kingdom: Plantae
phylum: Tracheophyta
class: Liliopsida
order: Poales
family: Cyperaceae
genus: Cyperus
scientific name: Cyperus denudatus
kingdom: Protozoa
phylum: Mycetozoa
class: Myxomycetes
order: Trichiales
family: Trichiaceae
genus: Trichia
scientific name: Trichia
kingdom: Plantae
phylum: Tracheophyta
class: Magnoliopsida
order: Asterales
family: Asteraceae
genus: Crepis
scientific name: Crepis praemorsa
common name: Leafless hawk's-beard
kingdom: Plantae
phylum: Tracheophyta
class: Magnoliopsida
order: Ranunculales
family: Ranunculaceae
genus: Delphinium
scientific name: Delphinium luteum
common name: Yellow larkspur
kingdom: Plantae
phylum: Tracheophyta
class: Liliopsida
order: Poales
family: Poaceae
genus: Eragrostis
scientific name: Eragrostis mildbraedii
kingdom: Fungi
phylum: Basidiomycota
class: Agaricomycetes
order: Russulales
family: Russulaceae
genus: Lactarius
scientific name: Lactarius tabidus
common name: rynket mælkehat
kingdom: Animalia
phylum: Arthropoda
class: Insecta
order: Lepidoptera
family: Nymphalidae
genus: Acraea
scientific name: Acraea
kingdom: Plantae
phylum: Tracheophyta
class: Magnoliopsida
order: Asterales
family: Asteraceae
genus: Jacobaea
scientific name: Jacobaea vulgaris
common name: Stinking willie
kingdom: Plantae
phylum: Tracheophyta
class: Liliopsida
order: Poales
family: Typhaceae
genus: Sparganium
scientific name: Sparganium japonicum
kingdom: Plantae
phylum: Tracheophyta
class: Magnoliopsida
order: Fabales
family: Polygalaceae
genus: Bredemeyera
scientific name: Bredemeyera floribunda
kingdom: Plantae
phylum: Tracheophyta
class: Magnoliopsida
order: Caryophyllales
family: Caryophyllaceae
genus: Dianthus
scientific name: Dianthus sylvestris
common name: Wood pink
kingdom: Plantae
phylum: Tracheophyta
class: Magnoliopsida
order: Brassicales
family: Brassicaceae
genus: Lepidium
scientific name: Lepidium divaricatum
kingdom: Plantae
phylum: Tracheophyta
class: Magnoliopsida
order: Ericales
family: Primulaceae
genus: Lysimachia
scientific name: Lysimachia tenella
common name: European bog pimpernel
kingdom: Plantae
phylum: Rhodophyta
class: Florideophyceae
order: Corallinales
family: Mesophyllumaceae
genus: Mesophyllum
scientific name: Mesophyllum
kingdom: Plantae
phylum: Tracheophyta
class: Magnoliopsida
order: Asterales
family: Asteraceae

_Aim of the exercise_: Print every line above without changing anything.

_Exercise response_:
kingdom: Plantae
phylum: Tracheophyta
class: Liliopsida
order: Poales
family: Cyperaceae
genus: Cyperus
scientific name: Cyperus denudatus
kingdom: Protozoa
phylum: Mycetozoa
class: Myxomycetes
order: Trichiales
family: Trichiaceae
genus: Trichia
scientific name: Trichia
kingdom: Plantae
phylum: Tracheophyta
class: Magnoliopsida
order: Asterales
family: Asteraceae
genus: Crepis
scientific name: Crepis praemorsa
common name: Leafless hawk's-beard
kingdom: Plantae
phylum: Tracheophyta
class: Magnoliopsida
order: Ranunculales
family: Ranunculaceae
genus: Delphinium
scientific name: Delphinium luteum
common name: Yellow larkspur
kingdom: Plantae
phylum: Tracheophyta
class: Liliopsida
order: Poales
family: Poaceae
genus: Eragrostis
scientific name: Eragrostis mildbraedii
kingdom: Fungi
phylum: Basidiomycota
class: Agaricomycetes
order: Russulales
family: Russulaceae
genus: Lactarius
scientific name: Lactarius tabidus
common name: rynket mælkehat
kingdom: Animalia
phylum: Arthropoda
class: Insecta
order: Lepidoptera
family: Nymphalidae
genus: Acraea
scientific name: Acraea
kingdom: Plantae
phylum: Tracheophyta
class: Magnoliopsida
order: Asterales
family: Asteraceae
genus: Jacobaea
scientific name: Jacobaea vulgaris
common name: Stinking willie
kingdom: Plantae
phylum: Tracheophyta
class: Liliopsida
order: Poales
family: Typhaceae
genus: Sparganium
scientific name: Sparganium japonicum
kingdom: Plantae
phylum: Tracheophyta
class: Magnoliopsida
order: Fabales
family: Polygalaceae
genus: Bredemeyera
scientific name: Bredemeyera floribunda
kingdom: Plantae
phylum: Tracheophyta
class: Magnoliopsida
order: Caryophyllales
family: Caryophyllaceae
genus: Dianthus
scientific name: Dianthus sylvestris
common name: Wood pink
kingdom: Plantae
phylum: Tracheophyta
class: Magnoliopsida
order: Brassicales
family: Brassicaceae
genus: Lepidium
scientific name: Lepidium divaricatum
kingdom: Plantae
phylum: Tracheophyta
class: Magnoliopsida
order: Ericales
family: Primulaceae
genus: Lysimachia
scientific name: Lysimachia tenella
common name: European bog pimpernel
kingdom: Plantae
phylum: Rhodophyta
class: Florideophyceae
order: Corallinales
family: Mesophyllumaceae
genus: Mesophyllum
scientific name: Mesophyllum
kingdom: Plantae
phylum: Tracheophyta
class: Magnoliopsida
order: Asterales
family: Asteraceae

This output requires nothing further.